- _TEXTE PRÉSENTÉ_
________________________

La dictature médiatique

J’avoue que j’ai souvent pensé que la presse était majoritairement à gauche et relayait préférentiellement des informations colorées en ce sens.

Et puis, avec ce qui se passe en ce moment, j’ai un doute …


La presse ne serait pas neutre ?

Partisan de l’ex président Sarkozy, j’ai comme des millions de français, souffert des attaques qui étaient faites à l’encontre d’un homme qui avait, selon moi, vraiment envie de faire avancer le schmilblick.

Les attaques à ras de la ceinture et l’amplification perpétuelle du Fouquet’s, du yacht de Bolloré et de l’affaire Bettencourt m’ont souvent laissé penser que ceux qui relayaient ces messages avaient nécessairement une position partisane, et  que, comme ils n’allaient pas dans mon sens, ils étaient forcément de gauche.

Si cela avait été vrai, la presse aurait dû chanter victoire après le 6 mai 2012, et encenser le nouveau pouvoir !

Rien de tout çà : le nouveau président et son gouvernement ont été immédiatement soumis à la « planche à secousse » tout comme le président précédent.

Le mécanisme de la planche à secousses

De fait depuis l’arrivée de François Hollande, les médias, y compris la presse nettement marquée à gauche, ont viré casaque instantanément, et soumettent le Président Hollande et son équipe à une campagne de démolition en règle.

On appelle ça depuis des dizaines d’année « un lynchage médiatique ».

Voyez plutôt :

Sarkozy était bling-bling, agité, changeant, mégalo … Hollande est flou, mou-du-genou, menteur, benêt …

Que se passe-t-il donc ?

  • Les anti-Hollande diront que c’est tout simplement parce que notre président est flou, mou-du-genou, menteur et benêt …
  • mais moi, sincèrement je pense que même si je n’aime pas Hollande, il ne mérite pas plus ses qualificatifs que Sarkozy ne méritait les siens !

Alors ?

Alors quoi ? « Pourquoi tant de haine ? » (comme dirait Valeurs Actuelles), pourquoi la presse s’ingénie-t-elle a empêcher tous les gouvernements d’agir ? Pourquoi met-elle tant d’énergie à ridiculiser ceux qui exercent le pouvoir ?

A mon avis, le mot est lâché : « POUVOIR »

Le pouvoir médiatique

Regardons bien les évolutions de la démocratie depuis l’antiquité … L’idée est toujours la même : celui qui doit décider in fine doit être le peuple ! Maintenant par quel mécanisme le peuple s’exprime-t-il ?

A certaines périodes de notre histoire, l’équilibre était atteint par un subtil équilibre entre le clergé, la noblesse et la bourgeoisie,

Le modèle dominant aujourd’hui est celui de l’élection : le peuple désignant pour un temps limité ceux qui parlent en son nom,

Le communisme avait inauguré la dictature du prolétariat par laquelle :

  • le parti veut le bien du peuple,
  • donc quiconque est contre le parti est contre le peuple,
  • et en conséquence, quiconque n’est pas d’accord avec le parti est à éliminer.

________________________

- _CONSIGNE DE TRAVAIL_
Pour chacune des affirmations suivantes, dites si elle va dans le sens du texte sur la dictature médiatique. Répondez par oui ou par non, puis recopiez mot pour mot les mots du texte qui permettent de trancher.
(a) L'auteur était partisan de l'ex-président Sarkozy.
(b) Après le 6 mai 2012, la presse a encensé le nouveau pouvoir.
(c) L'auteur pense que Hollande mérite les qualificatifs qu'on lui donne.

________________________

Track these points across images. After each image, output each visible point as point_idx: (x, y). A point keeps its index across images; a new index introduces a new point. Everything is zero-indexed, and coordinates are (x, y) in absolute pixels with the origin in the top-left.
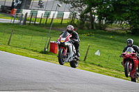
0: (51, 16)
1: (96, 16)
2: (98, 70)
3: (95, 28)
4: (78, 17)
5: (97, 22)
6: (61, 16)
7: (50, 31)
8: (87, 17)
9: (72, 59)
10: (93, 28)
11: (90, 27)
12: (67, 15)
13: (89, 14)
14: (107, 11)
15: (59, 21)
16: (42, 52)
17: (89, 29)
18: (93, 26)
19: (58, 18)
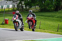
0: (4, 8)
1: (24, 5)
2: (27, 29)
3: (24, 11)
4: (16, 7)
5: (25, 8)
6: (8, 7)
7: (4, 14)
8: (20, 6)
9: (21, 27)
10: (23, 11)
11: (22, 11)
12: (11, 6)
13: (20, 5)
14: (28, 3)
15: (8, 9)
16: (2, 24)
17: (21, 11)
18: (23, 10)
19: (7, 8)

________________________

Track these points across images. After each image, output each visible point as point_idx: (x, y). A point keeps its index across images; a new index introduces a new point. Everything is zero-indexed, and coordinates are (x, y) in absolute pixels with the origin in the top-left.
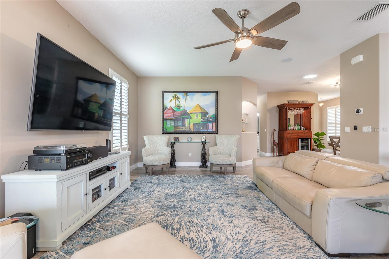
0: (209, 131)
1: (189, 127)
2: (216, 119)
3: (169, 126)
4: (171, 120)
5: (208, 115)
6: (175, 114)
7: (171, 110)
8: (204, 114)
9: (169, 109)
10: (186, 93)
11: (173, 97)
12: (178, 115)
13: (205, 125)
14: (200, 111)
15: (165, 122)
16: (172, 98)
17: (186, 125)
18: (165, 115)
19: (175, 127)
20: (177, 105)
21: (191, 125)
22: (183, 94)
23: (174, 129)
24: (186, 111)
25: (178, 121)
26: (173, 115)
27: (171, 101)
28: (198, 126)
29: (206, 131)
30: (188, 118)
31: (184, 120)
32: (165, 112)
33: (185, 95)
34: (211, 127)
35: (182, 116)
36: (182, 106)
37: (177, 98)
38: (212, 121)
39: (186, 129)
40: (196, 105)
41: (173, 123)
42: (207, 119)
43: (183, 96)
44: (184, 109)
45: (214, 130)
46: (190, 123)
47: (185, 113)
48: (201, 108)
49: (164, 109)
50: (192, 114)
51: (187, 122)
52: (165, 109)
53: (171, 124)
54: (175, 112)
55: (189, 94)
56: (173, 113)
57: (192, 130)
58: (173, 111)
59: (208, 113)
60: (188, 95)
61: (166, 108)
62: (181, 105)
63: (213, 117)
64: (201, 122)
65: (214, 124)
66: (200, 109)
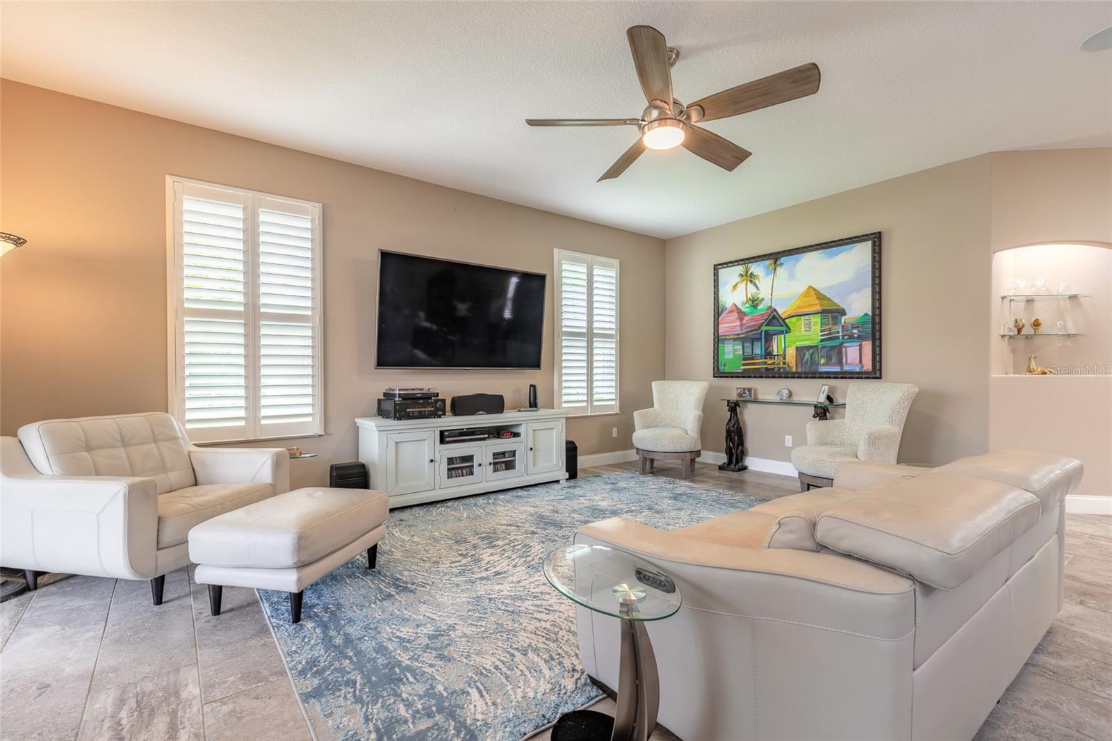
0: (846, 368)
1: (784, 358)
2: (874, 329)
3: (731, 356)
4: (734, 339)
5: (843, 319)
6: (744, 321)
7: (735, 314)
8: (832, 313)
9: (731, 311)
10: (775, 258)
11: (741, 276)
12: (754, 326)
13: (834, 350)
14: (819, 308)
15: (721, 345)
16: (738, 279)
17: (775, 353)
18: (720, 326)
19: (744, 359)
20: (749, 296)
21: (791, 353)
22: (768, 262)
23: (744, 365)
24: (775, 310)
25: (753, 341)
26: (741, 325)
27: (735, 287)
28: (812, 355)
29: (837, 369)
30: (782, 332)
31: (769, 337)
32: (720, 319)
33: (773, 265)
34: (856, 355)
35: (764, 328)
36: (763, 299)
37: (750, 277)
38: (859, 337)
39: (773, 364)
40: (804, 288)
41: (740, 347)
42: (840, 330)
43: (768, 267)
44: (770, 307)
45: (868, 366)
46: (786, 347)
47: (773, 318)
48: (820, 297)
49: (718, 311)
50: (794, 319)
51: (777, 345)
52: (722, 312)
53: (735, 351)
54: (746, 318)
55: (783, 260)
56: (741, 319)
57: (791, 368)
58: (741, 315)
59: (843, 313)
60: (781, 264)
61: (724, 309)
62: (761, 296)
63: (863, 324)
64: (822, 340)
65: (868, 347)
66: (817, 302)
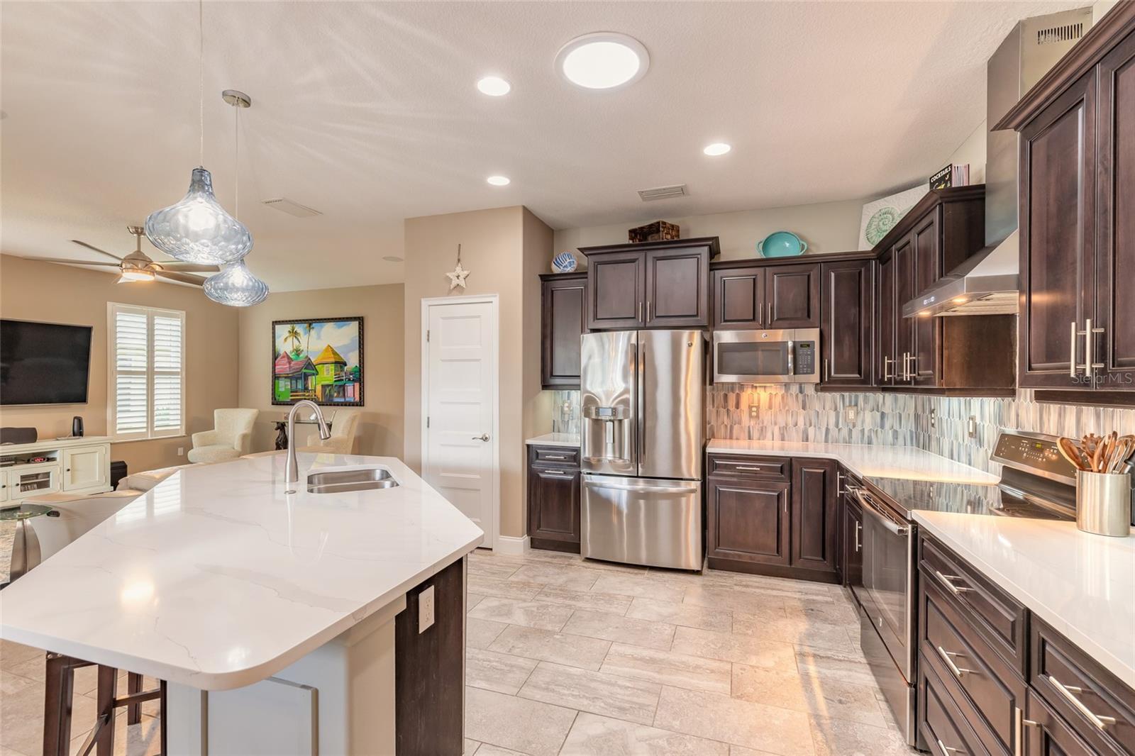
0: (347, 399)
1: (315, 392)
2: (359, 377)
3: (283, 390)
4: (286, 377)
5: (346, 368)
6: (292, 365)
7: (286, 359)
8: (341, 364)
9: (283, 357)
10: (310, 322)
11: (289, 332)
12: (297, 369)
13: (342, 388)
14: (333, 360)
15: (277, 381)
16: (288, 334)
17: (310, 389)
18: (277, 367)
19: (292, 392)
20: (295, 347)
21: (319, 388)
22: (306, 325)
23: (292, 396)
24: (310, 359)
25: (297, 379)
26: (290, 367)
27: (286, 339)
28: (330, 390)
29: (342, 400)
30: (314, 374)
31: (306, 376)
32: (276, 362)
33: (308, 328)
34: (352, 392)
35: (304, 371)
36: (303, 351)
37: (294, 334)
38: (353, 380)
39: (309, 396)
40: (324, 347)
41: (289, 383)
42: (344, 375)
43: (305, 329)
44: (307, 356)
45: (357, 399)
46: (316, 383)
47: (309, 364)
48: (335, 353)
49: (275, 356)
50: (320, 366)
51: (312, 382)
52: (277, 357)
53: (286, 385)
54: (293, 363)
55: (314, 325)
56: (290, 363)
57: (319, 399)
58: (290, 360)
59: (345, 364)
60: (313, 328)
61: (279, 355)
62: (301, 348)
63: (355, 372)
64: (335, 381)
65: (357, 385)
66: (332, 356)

________________________

- _RÉPONSE À LA CONSIGNE_
(a) Oui : « Partisan de l’ex président Sarkozy »
(b) Non : « Rien de tout çà : le nouveau président et son gouvernement ont été immédiatement soumis »
(c) Non : « il ne mérite pas plus ses qualificatifs que Sarkozy ne méritait les siens »